В гостиную влетела Киса.
– Рада тебя видеть, но как ты сюда попала? – изумилась я.
– Роза Леопольдовна привезла меня на своей машине, – затараторила девочка, – мне дома грустно, хочу ночевать с вами!
– Вы оставили Фиру и Мусю одних! – ахнула я.
– Конечно, нет, – сказала Краузе, появляясь в гостиной, – мы взяли их с собой. Они уже по дому носятся.
Из столовой донеслось счастливое гавканье. Я побежала на звук и увидела наших девиц, без стеснения харчивших корм Бони. Хозяйка миски смотрела на наглых гостей, потом кинулась к своей порции, оттолкнула обжор и стала быстро уничтожать то, что осталось.
– Муся, Фира, – укоризненно сказала я, – так себя мопсы из интеллигентной семьи не ведут!
Наши собаки развернулись и кинулись на второй этаж.
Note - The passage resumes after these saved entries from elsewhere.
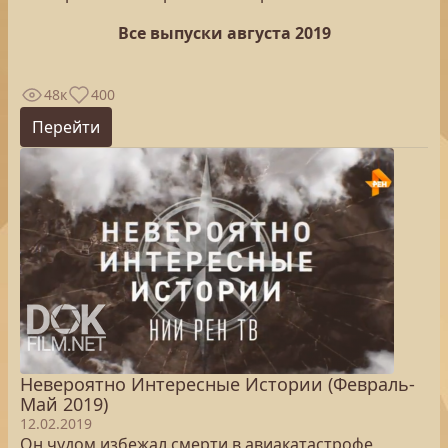
Все выпуски августа 2019
48к
400
Перейти
Невероятно Интересные Истории (Февраль-
Май 2019)
12.02.2019
Он чудом избежал смерти в авиакатастрофе,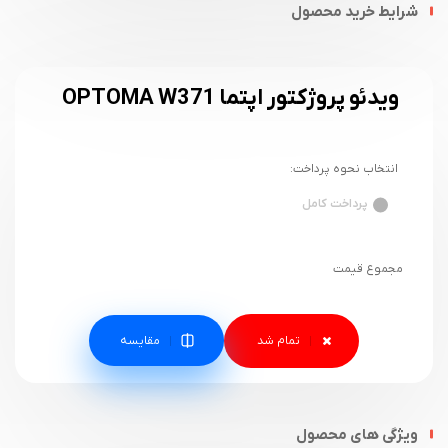
شرایط خرید محصول
ویدئو پروژکتور اپتما OPTOMA W371
انتخاب نحوه پرداخت:
پرداخت کامل
مجموع قیمت
مقایسه
ویژگی های محصول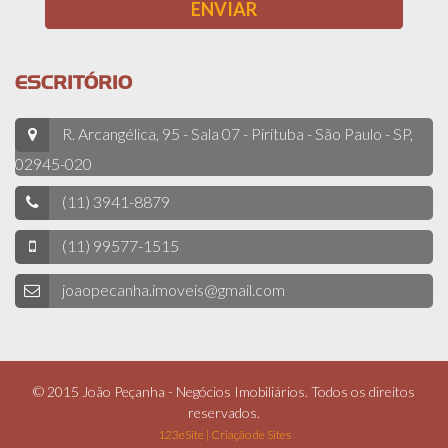
ESCRITÓRIO
R. Arcangélica, 95 - Sala 07 - Pirituba - São Paulo - SP,
02945-020
(11) 3941-8879
(11) 99577-1515
joaopecanha.imoveis@gmail.com
© 2015 João Peçanha - Negócios Imobiliários. Todos os direitos
reservados.
123eSite | Criação de Sites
Я бросилась за ними, но четыре лапы быстрее двух ног. Когда я внеслась в библиотеку, то увидела три мопсичьи попы у одной миски.
– Муся, Фира, можно подумать, что вы из голодного края! – крикнула я, схватила своих собак, отнесла их на кухню и увидела на столике трех котов. Макс и Пульхерия Ивановна синхронно объедали пирог сверху, Альберт Кузьмич деликатно отламывал лапой кусочек, потом вонзал в него коготь и отправлял в пасть. Британец выглядел как принц благородных кровей, которого злая судьба забросила в компанию бомжей.
– Немедленно перестаньте, – топнула ногой я, – Макс купил пирог нам на ужин. Альберт Кузьмич, от вас я не ожидала такого поведения. Как вам не стыдно!